What to produce: Every entry below should be printed exactly.

Task data:
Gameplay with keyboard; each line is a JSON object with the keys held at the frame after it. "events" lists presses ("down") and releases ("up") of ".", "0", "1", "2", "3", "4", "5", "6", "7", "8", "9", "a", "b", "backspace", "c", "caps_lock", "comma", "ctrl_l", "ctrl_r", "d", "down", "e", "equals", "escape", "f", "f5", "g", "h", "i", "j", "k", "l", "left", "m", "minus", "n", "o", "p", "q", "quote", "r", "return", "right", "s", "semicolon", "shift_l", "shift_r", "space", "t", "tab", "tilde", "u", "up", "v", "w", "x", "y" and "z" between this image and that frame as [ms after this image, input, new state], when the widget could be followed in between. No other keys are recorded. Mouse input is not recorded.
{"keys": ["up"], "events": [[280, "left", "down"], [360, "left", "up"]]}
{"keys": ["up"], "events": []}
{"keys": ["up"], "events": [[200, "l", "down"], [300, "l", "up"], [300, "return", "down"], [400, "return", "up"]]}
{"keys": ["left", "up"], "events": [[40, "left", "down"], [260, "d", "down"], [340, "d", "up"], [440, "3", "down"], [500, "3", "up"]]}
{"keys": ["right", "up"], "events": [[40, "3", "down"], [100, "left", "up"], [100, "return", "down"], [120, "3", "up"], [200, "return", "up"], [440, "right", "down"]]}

Solution:
Gameplay with keyboard; each line is a JSON object with the keys held at the frame after it. "events" lists presses ("down") and releases ("up") of ".", "0", "1", "2", "3", "4", "5", "6", "7", "8", "9", "a", "b", "backspace", "c", "caps_lock", "comma", "ctrl_l", "ctrl_r", "d", "down", "e", "equals", "escape", "f", "f5", "g", "h", "i", "j", "k", "l", "left", "m", "minus", "n", "o", "p", "q", "quote", "r", "return", "right", "s", "semicolon", "shift_l", "shift_r", "space", "t", "tab", "tilde", "u", "up", "v", "w", "x", "y" and "z" between this image and that frame as [ms after this image, input, new state], when the widget could be followed in between. No other keys are recorded. Mouse input is not recorded.
{"keys": ["up"], "events": [[280, "left", "down"], [360, "left", "up"]]}
{"keys": ["up"], "events": []}
{"keys": ["up"], "events": [[200, "l", "down"], [300, "l", "up"], [300, "return", "down"], [400, "return", "up"]]}
{"keys": ["left", "up"], "events": [[40, "left", "down"], [260, "d", "down"], [340, "d", "up"], [440, "3", "down"], [500, "3", "up"]]}
{"keys": ["right", "up"], "events": [[40, "3", "down"], [100, "left", "up"], [100, "return", "down"], [120, "3", "up"], [200, "return", "up"], [440, "right", "down"]]}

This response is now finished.